Non, on ne peut pas dire ça. Les défenseurs de l’article 2 estiment même qu’il va les renforcer : sans accord de leur part, l’employeur ne pourra flexibiliser davantage et déroger aux règles de la branche. Pour autant, les rapports de force au niveau de l’entreprise ont de plus grandes chances d’être défavorables aux salariés et aux syndicats. Les processus de chantage à l’emploi existent, et il est difficile d’y résister. Ce phénomène n’est pas nouveau et la parole des salariés ou la force des syndicats au niveau des entreprises ne sont pas affectées par le projet de loi. Elle peut même les pousser à davantage s’organiser, et à chercher à se légitimer. Mais dans le domaine du temps de travail, les attentes et les revendications des salariés sont très diverses et il est difficile de construire une revendication commune.

Tomto94 : Dans une situation de stress, le vote d’un salarié se fera en fonction de sa situation personnelle et professionnelle. Rares sont ceux qui penseront à leurs collègues. Si 51 % des salariés votent une contrainte horaire, comme travailler deux heures de plus par exemple, que se passera-t-il pour ceux qui ne peuvent vraiment pas s’adapter, par exemple à cause des horaires de la crèche ?

Contrairement au salaire ou à la formation, le temps de travail (durée, aménagement, horaires) est une dimension très difficile à collectiviser pour les syndicats et les représentants des salariés. Les attentes sont très diverses selon les situations familiales, individuelles, et il est difficile de construire des revendications communes. C’est un thème par nature compliqué pour les représentants des salariés.

Les référendums, qui visent à construire un avis collectif, font partiellement fi de ces différences. On a déjà vu des accords 35 heures ou plus récemment d’augmentation de la durée de travail faire l’objet de référendums qui ont abouti à la mise en place de règles de flexibilité pour les ouvriers alors que ces derniers avaient majoritairement voté contre mais qui, avec le vote des cadres et des bureaux, avaient été acceptées.

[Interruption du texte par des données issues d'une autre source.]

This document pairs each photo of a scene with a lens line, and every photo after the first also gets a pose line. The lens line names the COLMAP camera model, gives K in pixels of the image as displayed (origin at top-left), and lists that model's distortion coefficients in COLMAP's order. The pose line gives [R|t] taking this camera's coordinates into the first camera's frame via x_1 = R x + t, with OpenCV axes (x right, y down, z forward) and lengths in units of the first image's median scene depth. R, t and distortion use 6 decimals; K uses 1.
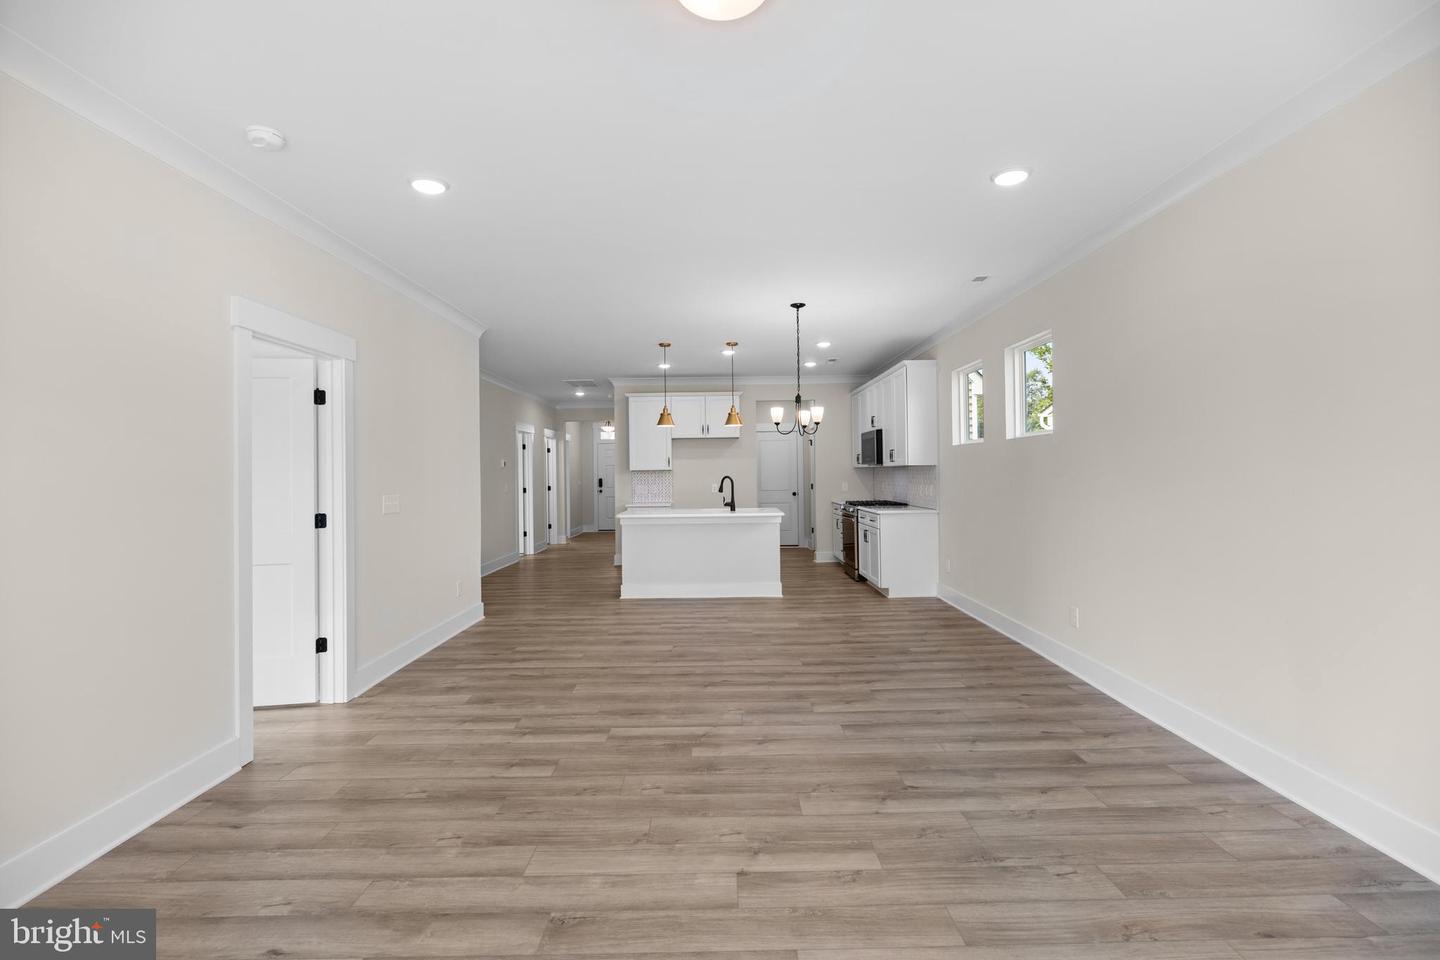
lens RADIAL K [[650.1, 0, 718.1], [0, 650.1, 472.8], [0, 0, 1]] dist [0.002356, -0.001073]
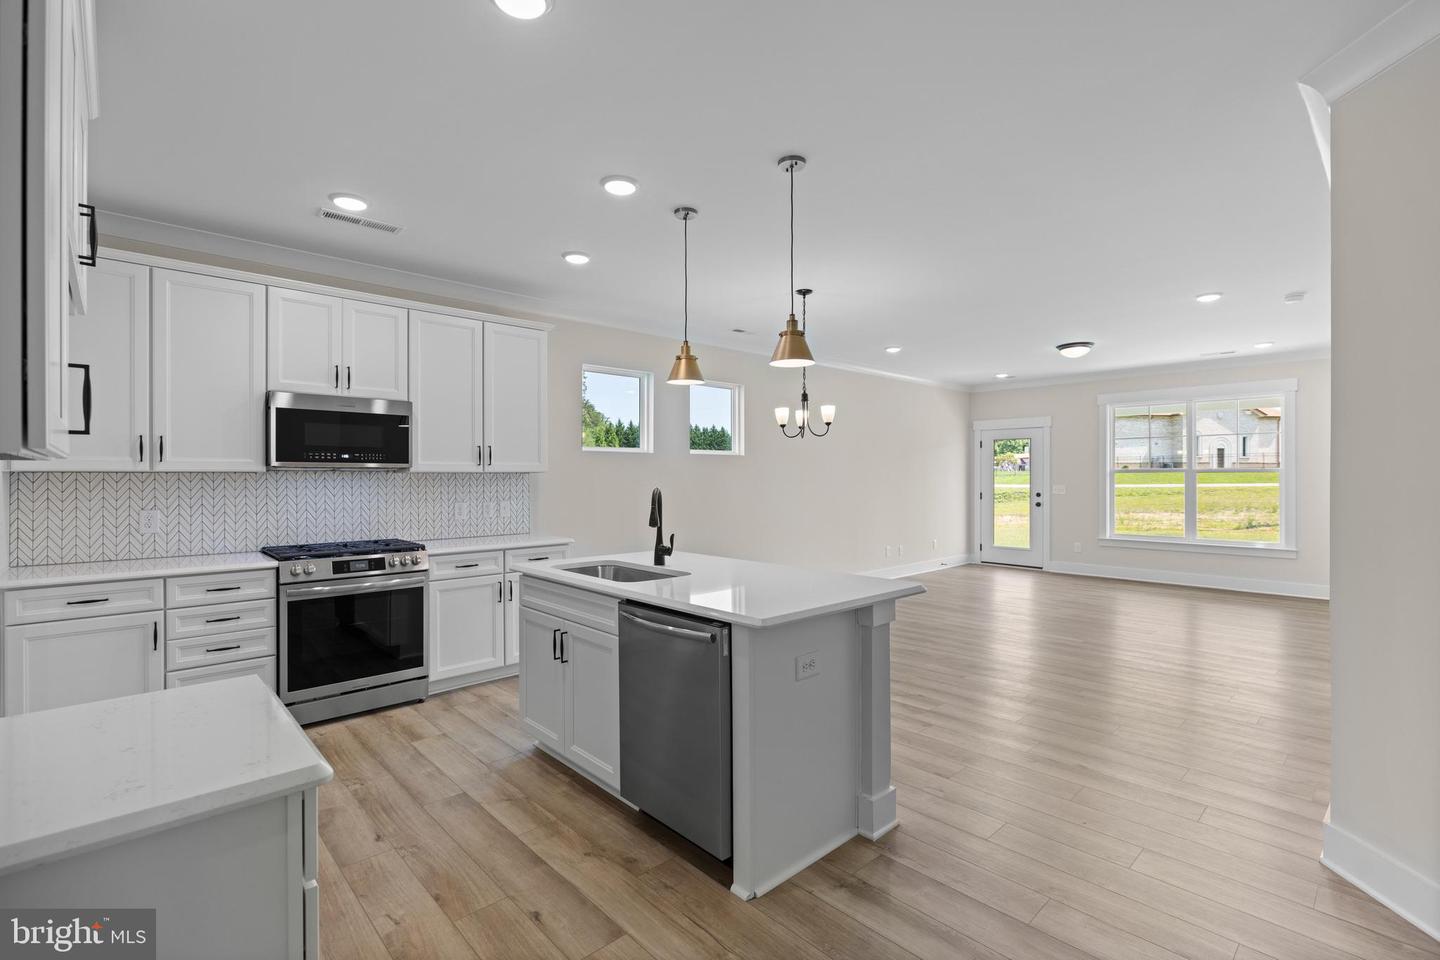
lens RADIAL K [[650.1, 0, 720.0], [0, 650.1, 473.8], [0, 0, 1]] dist [0.002356, -0.001073]
pose [[-0.679061, 0.030562, 0.733445, -0.258250], [0.020039, 0.999532, -0.023096, 0.007450], [-0.733808, -0.000986, -0.679356, 0.981473]]
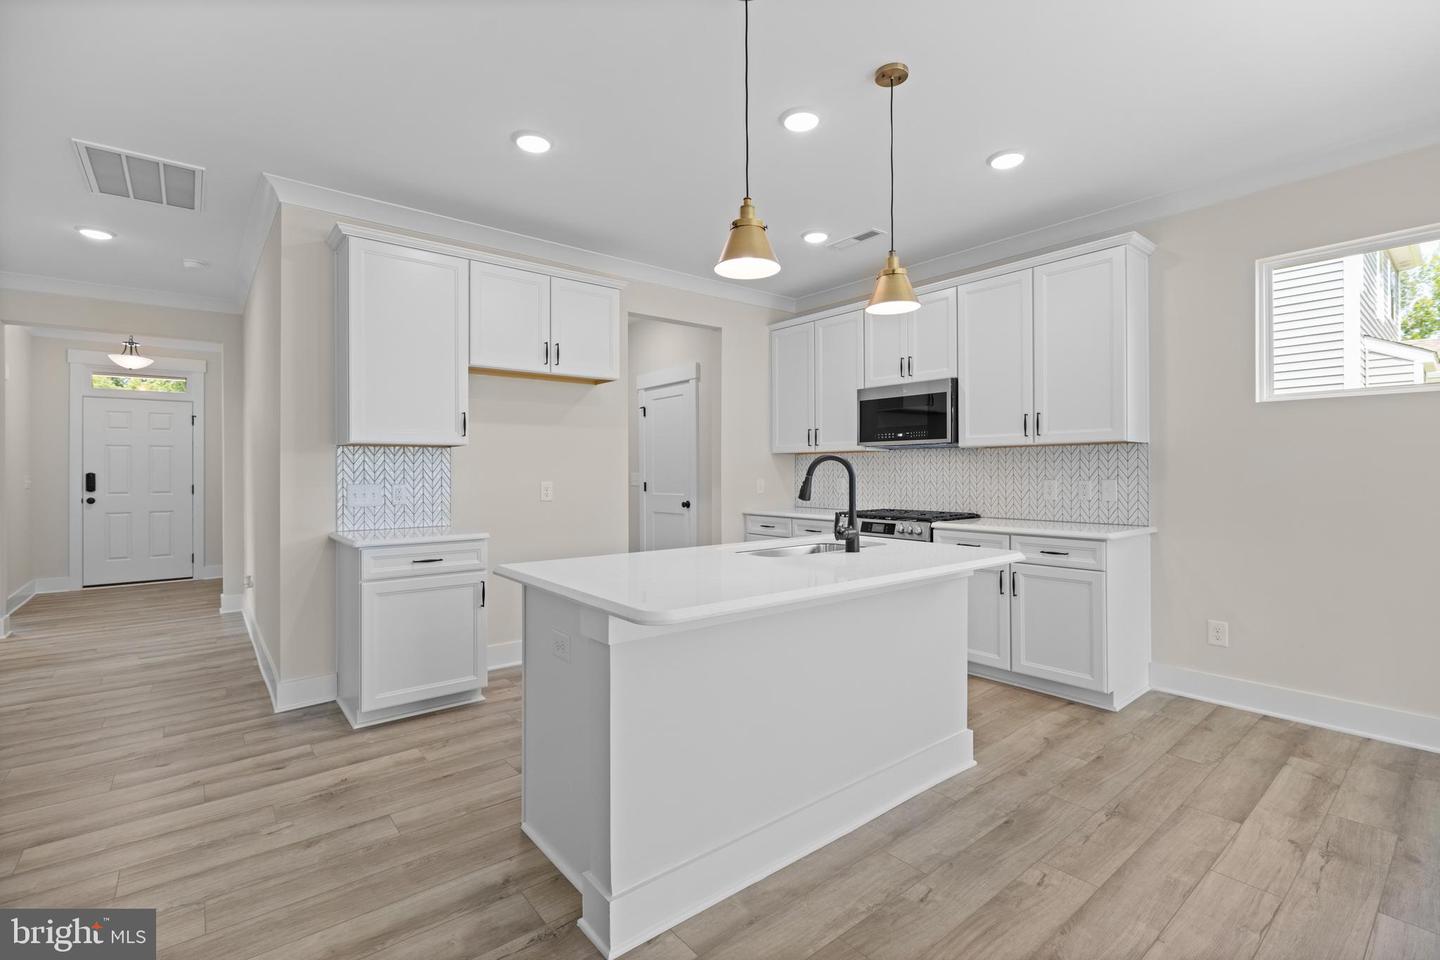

Nahkira : Je travaille dans l’audiovisuel et constate que personne n’est syndiqué et que ni les heures supplémentaires ni les jours fériés ne sont payés plus chers… L’article 2 de la loi travail ne concerne-t-il que les derniers emplois en CDI ou tout le monde peut-il se sentir concerné ?

Tout le monde est potentiellement concerné au sein de secteur privé. Il est néanmoins nécessaire, pour l’employeur qui souhaite par exemple payer les heures supplémentaires à moindre coût, d’avoir un interlocuteur pour pouvoir négocier un accord.

Les routiers, par ailleurs, ne sont pas concernés, grâce à leur mobilisation : après un jour de grève il y a une quinzaine de jours, ils ont obtenu d’échapper à la règle concernant le paiement des heures supplémentaires. L’accord de branche reste prééminent dans ce secteur d’activité.